HOUSTON — What a difference 24 hours makes. On Wednesday, Angelo Aldave was driving to organizations across Houston in search of food and diapers for his 1-year-old son.

The 28-year-old newly married father shared how he evacuated New Orleans ahead of Hurricane Ida with his family on Friday. He drove to Houston with enough money to care for his family for just a few days.

Aldave shared how he was working his way down a list of Houston-area organizations that could potentially provide help to Ida evacuees.

Aldave’s story resonated with KHOU 11 viewers. Within minutes of the story airing on KHOU 11 News at 6, viewers called the newsroom and used social media to ask how they could reach Aldave to offer help.
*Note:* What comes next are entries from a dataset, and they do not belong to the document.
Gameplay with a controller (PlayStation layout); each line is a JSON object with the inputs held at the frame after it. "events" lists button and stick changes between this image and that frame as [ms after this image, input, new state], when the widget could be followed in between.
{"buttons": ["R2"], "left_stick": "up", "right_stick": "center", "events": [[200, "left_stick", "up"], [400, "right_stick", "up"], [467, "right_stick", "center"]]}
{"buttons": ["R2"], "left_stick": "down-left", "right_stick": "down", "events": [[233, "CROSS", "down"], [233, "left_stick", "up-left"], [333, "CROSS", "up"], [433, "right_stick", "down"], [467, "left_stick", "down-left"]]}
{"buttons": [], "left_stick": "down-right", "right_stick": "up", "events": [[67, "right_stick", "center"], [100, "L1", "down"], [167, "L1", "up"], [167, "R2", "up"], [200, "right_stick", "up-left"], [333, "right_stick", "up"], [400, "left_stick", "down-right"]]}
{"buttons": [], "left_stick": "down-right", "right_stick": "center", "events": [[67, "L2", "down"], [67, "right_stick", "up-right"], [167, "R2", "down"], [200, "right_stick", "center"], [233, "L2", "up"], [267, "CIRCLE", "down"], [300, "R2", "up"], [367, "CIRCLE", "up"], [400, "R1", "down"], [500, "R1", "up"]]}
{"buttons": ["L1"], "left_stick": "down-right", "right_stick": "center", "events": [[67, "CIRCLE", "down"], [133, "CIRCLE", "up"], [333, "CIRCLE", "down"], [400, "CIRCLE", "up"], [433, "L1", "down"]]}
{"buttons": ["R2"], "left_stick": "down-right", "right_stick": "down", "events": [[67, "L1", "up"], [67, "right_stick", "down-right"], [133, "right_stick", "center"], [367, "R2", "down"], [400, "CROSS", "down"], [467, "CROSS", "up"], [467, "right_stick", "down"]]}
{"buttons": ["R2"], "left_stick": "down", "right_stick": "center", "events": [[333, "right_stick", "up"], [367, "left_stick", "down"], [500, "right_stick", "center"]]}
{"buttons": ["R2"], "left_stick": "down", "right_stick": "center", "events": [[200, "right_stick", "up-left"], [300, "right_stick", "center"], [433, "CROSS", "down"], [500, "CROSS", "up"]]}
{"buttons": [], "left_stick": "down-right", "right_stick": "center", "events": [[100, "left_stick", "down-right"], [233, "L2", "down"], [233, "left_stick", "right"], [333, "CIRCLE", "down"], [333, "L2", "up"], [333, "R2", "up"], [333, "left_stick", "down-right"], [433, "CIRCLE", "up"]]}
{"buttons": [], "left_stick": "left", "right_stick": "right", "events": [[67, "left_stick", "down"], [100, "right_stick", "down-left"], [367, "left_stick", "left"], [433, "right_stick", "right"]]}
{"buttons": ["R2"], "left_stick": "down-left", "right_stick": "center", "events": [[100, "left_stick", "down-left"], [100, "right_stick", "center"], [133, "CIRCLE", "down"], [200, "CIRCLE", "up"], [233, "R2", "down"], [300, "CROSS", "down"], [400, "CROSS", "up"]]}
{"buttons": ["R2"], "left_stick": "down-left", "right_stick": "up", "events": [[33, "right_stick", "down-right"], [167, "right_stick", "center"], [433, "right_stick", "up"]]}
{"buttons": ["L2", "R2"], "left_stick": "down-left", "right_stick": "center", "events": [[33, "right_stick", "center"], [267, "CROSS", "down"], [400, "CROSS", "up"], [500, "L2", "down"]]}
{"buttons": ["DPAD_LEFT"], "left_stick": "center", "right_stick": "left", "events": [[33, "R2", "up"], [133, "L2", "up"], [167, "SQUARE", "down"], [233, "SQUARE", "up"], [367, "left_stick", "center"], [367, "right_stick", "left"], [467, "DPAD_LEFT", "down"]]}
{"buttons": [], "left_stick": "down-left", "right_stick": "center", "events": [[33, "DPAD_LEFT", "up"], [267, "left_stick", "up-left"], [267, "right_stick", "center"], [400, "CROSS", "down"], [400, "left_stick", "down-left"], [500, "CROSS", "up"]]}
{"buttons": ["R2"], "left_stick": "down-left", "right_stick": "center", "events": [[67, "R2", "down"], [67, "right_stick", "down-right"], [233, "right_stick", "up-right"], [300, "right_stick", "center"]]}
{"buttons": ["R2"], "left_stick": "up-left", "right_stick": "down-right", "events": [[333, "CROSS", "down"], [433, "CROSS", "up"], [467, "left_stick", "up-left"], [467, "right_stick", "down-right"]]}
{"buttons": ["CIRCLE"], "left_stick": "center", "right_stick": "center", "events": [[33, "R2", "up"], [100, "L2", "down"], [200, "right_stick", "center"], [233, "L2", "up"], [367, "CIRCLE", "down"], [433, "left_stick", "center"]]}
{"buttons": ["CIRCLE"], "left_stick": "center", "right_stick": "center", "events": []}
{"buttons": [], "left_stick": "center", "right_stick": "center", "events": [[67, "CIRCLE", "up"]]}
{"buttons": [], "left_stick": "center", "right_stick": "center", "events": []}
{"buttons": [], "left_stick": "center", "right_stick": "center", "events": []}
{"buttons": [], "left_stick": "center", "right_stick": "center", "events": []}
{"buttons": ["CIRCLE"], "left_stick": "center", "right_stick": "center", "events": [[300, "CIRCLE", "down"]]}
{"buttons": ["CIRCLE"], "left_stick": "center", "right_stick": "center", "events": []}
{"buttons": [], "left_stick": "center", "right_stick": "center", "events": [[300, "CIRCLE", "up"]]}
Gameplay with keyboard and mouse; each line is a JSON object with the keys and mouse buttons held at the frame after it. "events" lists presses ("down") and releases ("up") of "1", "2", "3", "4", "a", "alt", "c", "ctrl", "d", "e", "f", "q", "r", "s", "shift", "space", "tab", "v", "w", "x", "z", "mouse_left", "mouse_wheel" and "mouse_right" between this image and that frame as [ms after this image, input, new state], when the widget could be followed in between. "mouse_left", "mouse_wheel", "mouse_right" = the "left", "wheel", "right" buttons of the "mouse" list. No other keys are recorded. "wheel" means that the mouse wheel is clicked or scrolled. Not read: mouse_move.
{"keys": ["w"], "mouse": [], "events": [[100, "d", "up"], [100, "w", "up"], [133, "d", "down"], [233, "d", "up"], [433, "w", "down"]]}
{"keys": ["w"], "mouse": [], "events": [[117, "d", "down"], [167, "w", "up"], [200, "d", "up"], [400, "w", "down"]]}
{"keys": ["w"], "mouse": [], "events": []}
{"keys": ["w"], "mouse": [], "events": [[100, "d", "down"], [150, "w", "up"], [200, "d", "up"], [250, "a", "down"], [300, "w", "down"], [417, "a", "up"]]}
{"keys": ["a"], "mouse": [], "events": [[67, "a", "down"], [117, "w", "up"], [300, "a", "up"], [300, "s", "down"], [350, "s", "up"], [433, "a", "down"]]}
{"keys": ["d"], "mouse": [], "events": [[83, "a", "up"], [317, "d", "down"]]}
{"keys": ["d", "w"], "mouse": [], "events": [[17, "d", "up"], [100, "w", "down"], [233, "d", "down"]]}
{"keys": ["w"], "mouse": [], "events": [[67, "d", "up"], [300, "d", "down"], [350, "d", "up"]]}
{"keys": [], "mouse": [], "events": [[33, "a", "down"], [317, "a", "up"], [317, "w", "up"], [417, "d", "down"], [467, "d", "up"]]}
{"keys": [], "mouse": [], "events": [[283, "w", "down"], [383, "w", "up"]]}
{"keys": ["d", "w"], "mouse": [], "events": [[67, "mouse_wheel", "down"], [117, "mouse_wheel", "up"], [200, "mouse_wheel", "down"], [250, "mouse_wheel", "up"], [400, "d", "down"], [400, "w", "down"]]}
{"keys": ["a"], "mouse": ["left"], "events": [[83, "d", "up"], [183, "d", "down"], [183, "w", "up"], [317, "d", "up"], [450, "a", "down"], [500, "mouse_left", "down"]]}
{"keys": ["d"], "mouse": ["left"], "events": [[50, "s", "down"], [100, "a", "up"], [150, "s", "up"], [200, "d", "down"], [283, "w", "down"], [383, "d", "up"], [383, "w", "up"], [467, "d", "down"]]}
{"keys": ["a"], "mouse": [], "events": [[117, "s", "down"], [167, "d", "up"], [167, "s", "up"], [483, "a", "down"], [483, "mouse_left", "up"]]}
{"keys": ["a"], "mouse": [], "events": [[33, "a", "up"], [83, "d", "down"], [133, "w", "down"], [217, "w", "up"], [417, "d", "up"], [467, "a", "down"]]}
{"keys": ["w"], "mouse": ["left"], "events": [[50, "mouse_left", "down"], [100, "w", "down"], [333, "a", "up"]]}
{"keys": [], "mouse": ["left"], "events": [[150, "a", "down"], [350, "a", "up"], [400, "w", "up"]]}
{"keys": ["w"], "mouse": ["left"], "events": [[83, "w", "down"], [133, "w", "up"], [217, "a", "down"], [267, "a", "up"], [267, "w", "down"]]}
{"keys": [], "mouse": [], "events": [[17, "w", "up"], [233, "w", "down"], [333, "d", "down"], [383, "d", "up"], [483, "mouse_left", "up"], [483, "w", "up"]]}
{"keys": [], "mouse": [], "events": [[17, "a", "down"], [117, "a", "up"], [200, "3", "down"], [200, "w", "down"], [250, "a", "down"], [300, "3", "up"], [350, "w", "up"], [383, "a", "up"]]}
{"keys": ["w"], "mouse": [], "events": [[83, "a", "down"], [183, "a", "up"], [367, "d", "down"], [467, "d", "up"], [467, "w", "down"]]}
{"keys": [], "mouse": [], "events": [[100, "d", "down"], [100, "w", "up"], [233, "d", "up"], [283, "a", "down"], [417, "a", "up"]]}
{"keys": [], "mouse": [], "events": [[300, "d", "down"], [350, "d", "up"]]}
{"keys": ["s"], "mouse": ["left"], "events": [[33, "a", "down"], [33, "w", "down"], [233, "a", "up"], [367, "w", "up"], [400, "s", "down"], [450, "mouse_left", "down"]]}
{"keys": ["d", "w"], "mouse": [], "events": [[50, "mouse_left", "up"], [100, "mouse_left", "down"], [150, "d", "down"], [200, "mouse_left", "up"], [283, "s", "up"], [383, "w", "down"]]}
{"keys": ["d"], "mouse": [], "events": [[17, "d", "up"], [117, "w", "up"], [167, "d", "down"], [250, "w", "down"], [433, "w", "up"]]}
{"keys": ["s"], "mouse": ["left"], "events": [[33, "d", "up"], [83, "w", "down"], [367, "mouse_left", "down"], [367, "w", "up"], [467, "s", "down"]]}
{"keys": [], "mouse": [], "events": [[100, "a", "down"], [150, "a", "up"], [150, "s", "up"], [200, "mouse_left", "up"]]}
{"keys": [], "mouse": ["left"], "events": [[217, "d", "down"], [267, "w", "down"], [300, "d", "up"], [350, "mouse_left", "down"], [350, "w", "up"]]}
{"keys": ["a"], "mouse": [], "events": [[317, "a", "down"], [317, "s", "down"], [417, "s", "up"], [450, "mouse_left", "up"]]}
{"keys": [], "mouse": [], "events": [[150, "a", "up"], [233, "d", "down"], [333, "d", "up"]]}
WATCH AGAIN: 'It’s emotionally hard' | Family stranded in Houston after evacuating New Orleans ahead of Hurricane Ida

Thursday, Aldave had received enough cash donations through Venmo to buy his family food, his wife a pair of new shoes and his baby boy diapers, clothing and food.

"Thank you, just for reaching out to us,” said Aldave from a downtown Houston park. “We appreciate it. We’re thankful.”

He had enough money to rent a hotel room until Friday morning. A woman from Katy is covering the cost of a pet-friendly hotel room through the weekend.

“It gives me breathing room,” said the Louisiana man of the help from total strangers.

“It really warms me up, you know? I don’t know these people. I wish I could thank them all, personally. I try to write back to every single person who reaches out to me. Just trying to say thank you. I appreciate all the help," he said.

Aldave said he has money and resources to care for his family until he can drive them back home to New Orleans.

“We’ve gotten more than what we need. We would like to give that back," Aldave said.

He’s working to connect with other Ida evacuees who are stuck in Houston.

Aldave said he wants to pay it forward.

“We have the time. You know, we’re here. We’re stuck here. So we have the time. And we’ve gotten an abundance of things from other people. Why not give back?”

What a difference kindness can make.

The giving spirit of Houstonians and gratitude from Aldave remind us a little help really can go a long way.